##### Excerpted records #####

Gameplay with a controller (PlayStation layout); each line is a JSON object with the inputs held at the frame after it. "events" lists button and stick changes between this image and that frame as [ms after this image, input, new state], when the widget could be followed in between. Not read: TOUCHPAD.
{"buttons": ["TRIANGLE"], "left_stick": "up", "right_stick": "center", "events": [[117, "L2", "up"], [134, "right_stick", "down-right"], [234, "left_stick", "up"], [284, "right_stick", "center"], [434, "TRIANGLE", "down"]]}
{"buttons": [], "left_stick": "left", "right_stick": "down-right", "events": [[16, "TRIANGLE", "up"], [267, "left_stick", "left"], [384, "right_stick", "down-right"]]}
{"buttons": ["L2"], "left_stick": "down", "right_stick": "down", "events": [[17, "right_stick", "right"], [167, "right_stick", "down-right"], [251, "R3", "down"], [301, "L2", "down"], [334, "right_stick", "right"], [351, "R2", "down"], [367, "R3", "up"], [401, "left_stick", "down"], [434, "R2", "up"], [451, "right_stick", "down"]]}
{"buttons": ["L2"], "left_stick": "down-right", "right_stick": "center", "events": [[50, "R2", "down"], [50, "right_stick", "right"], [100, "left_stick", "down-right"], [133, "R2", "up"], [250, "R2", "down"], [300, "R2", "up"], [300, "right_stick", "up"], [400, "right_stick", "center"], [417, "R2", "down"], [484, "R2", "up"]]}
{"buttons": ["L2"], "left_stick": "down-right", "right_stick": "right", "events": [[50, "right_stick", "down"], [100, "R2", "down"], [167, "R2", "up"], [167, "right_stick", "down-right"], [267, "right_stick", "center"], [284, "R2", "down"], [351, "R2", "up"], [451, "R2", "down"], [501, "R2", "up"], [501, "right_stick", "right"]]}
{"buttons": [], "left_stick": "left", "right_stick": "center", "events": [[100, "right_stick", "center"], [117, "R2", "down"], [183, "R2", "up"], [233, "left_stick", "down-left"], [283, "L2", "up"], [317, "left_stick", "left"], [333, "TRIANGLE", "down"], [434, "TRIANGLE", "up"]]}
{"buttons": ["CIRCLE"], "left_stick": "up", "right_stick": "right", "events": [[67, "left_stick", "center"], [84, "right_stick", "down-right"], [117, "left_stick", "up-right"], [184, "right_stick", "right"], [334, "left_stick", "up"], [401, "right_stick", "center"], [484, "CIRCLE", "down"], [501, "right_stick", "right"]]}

#####

◆ Problem statement
Every line of the data above should be output exactly as written.

◆ Solution to this problem
Gameplay with a controller (PlayStation layout); each line is a JSON object with the inputs held at the frame after it. "events" lists button and stick changes between this image and that frame as [ms after this image, input, new state], when the widget could be followed in between. Not read: TOUCHPAD.
{"buttons": ["TRIANGLE"], "left_stick": "up", "right_stick": "center", "events": [[117, "L2", "up"], [134, "right_stick", "down-right"], [234, "left_stick", "up"], [284, "right_stick", "center"], [434, "TRIANGLE", "down"]]}
{"buttons": [], "left_stick": "left", "right_stick": "down-right", "events": [[16, "TRIANGLE", "up"], [267, "left_stick", "left"], [384, "right_stick", "down-right"]]}
{"buttons": ["L2"], "left_stick": "down", "right_stick": "down", "events": [[17, "right_stick", "right"], [167, "right_stick", "down-right"], [251, "R3", "down"], [301, "L2", "down"], [334, "right_stick", "right"], [351, "R2", "down"], [367, "R3", "up"], [401, "left_stick", "down"], [434, "R2", "up"], [451, "right_stick", "down"]]}
{"buttons": ["L2"], "left_stick": "down-right", "right_stick": "center", "events": [[50, "R2", "down"], [50, "right_stick", "right"], [100, "left_stick", "down-right"], [133, "R2", "up"], [250, "R2", "down"], [300, "R2", "up"], [300, "right_stick", "up"], [400, "right_stick", "center"], [417, "R2", "down"], [484, "R2", "up"]]}
{"buttons": ["L2"], "left_stick": "down-right", "right_stick": "right", "events": [[50, "right_stick", "down"], [100, "R2", "down"], [167, "R2", "up"], [167, "right_stick", "down-right"], [267, "right_stick", "center"], [284, "R2", "down"], [351, "R2", "up"], [451, "R2", "down"], [501, "R2", "up"], [501, "right_stick", "right"]]}
{"buttons": [], "left_stick": "left", "right_stick": "center", "events": [[100, "right_stick", "center"], [117, "R2", "down"], [183, "R2", "up"], [233, "left_stick", "down-left"], [283, "L2", "up"], [317, "left_stick", "left"], [333, "TRIANGLE", "down"], [434, "TRIANGLE", "up"]]}
{"buttons": ["CIRCLE"], "left_stick": "up", "right_stick": "right", "events": [[67, "left_stick", "center"], [84, "right_stick", "down-right"], [117, "left_stick", "up-right"], [184, "right_stick", "right"], [334, "left_stick", "up"], [401, "right_stick", "center"], [484, "CIRCLE", "down"], [501, "right_stick", "right"]]}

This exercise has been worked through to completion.